The fused features Ffusion of miRNAs and diseases serve as the node representations in the heterogeneous graph Gmd and a 6-layer graph convolution is performed to complete the encoding of all miRNAs and diseases.

Classification of the miRNA-disease associations

In this study, the miRNA-disease association prediction task is formulated into an edge classification problem in the heterogeneous graph Gmd with each edge (mi, dj) described by a vector eij = Hadamard product [Ffusion(mi), Ffusion(dj)] and a multi-layer MLP is applied to complete the edge classification.

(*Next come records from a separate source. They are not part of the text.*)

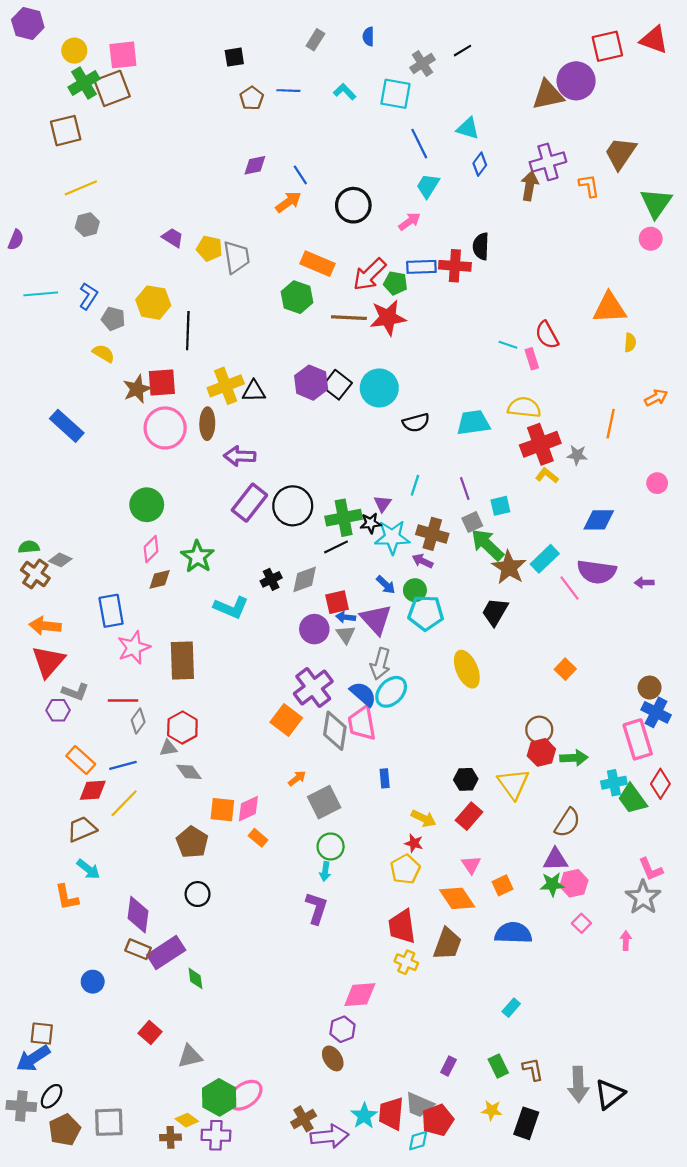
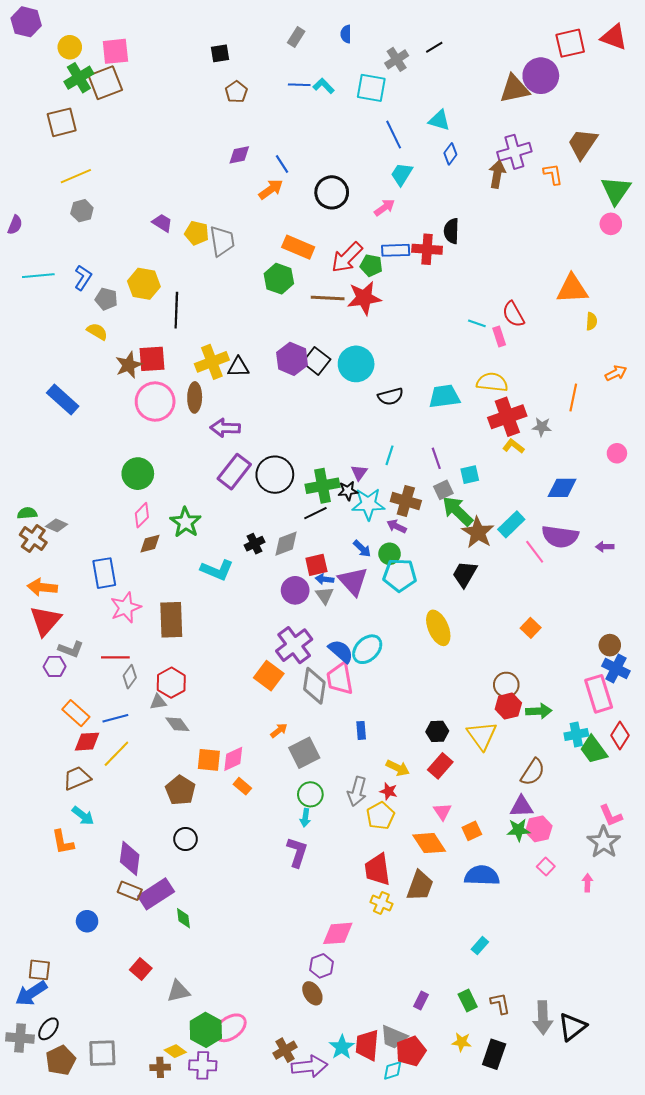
blue line: (288, 91) -> (299, 85), moved
gray arrow: (380, 664) -> (357, 791), moved

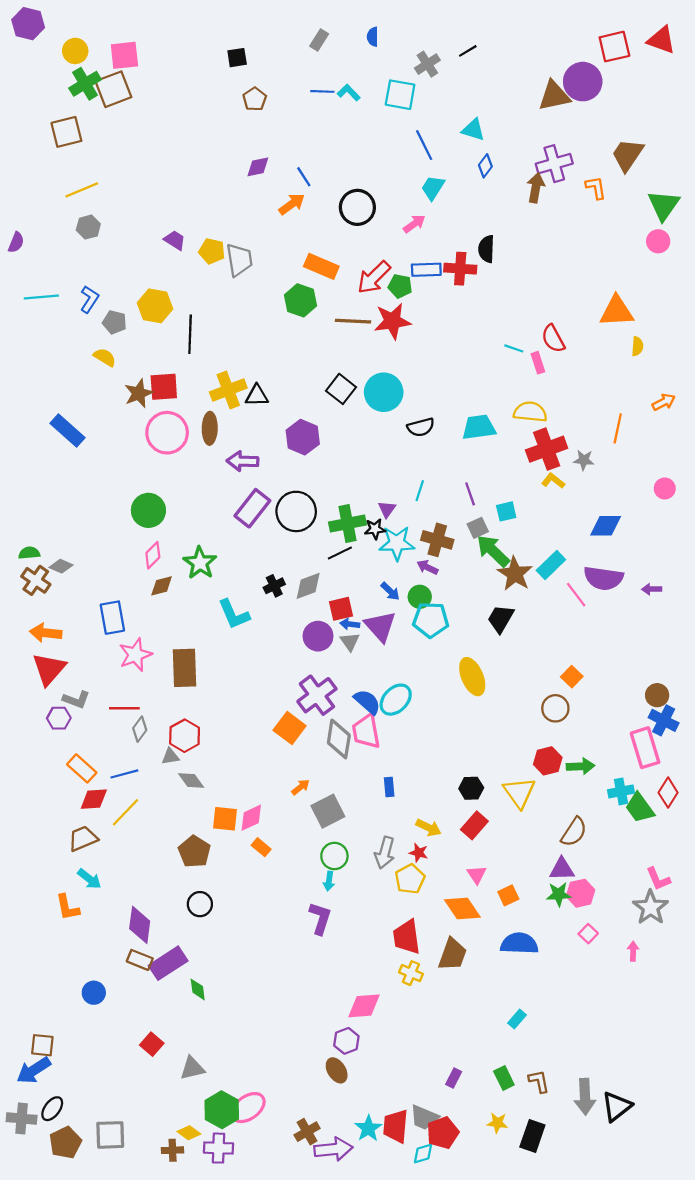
purple hexagon: (292, 359) -> (303, 437), moved
cyan L-shape: (217, 570) -> (234, 614), turned 44
brown circle: (506, 685) -> (555, 708), moved

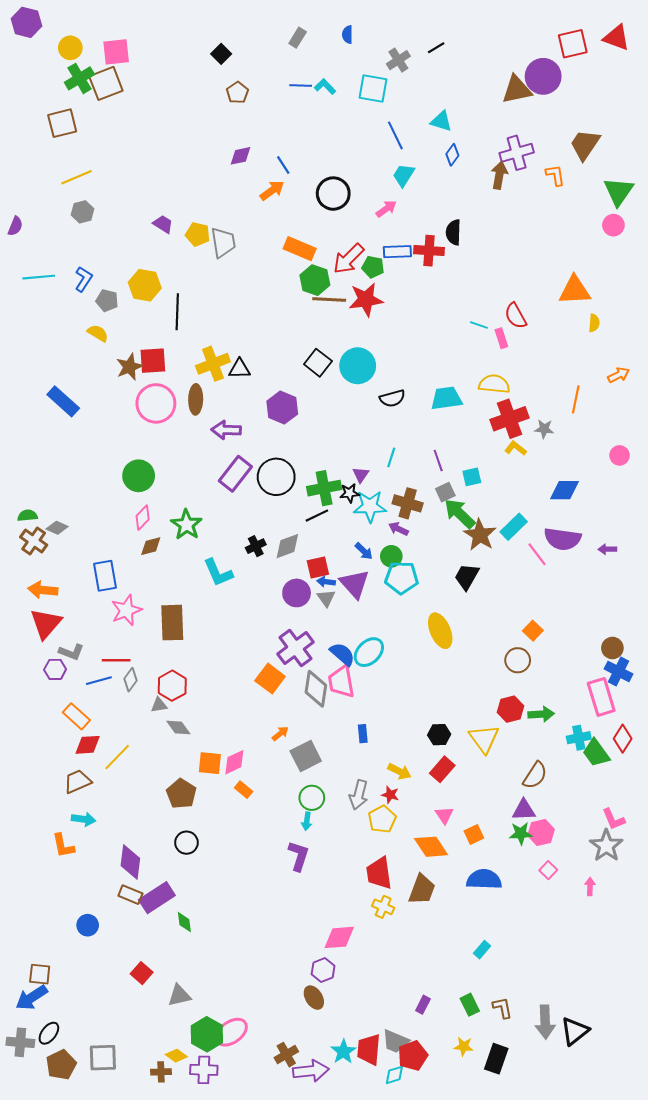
black square: (237, 58) -> (221, 54), turned -36
green hexagon: (301, 300) -> (315, 280), moved
blue line: (124, 774) -> (99, 681), moved
cyan arrow: (89, 879) -> (84, 819), turned -30

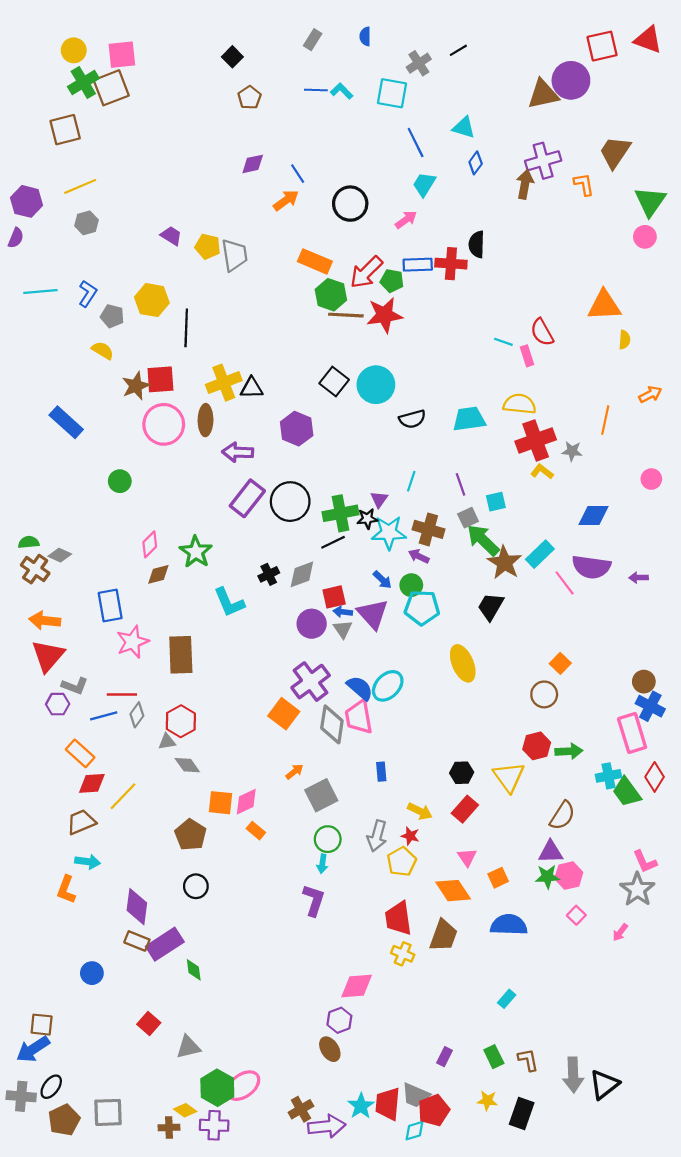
purple hexagon: (26, 22) -> (27, 201), moved
green circle: (139, 476) -> (120, 481), moved, size x0.7
orange L-shape: (63, 846) -> (66, 889), turned 32
pink arrow: (590, 886) -> (620, 932), turned -144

Statistics and reproducibility

All the experiments, including validation experiments, ablation experiments, interpretation experiments, and case study were conducted based on the HMDDv3.2 dataset, which includes 853 microRNAs and 591 diseases, with a total of 12,446 validated positive associations. We compared our results with another state-of-the-art model (MDformer) using a t-test with n = 10 five-fold random cross-validations, obtaining a p-value < 0.01, as detailed in Supplementary Table 2. The code for reproducibility is available at https://doi.org/10.5281/zenodo.1309240147 and the source data for the figures can be found in the Supplementary Data 1 file.

Reporting summary

Further information on research design is available in the Nature Portfolio Reporting Summary linked to this article.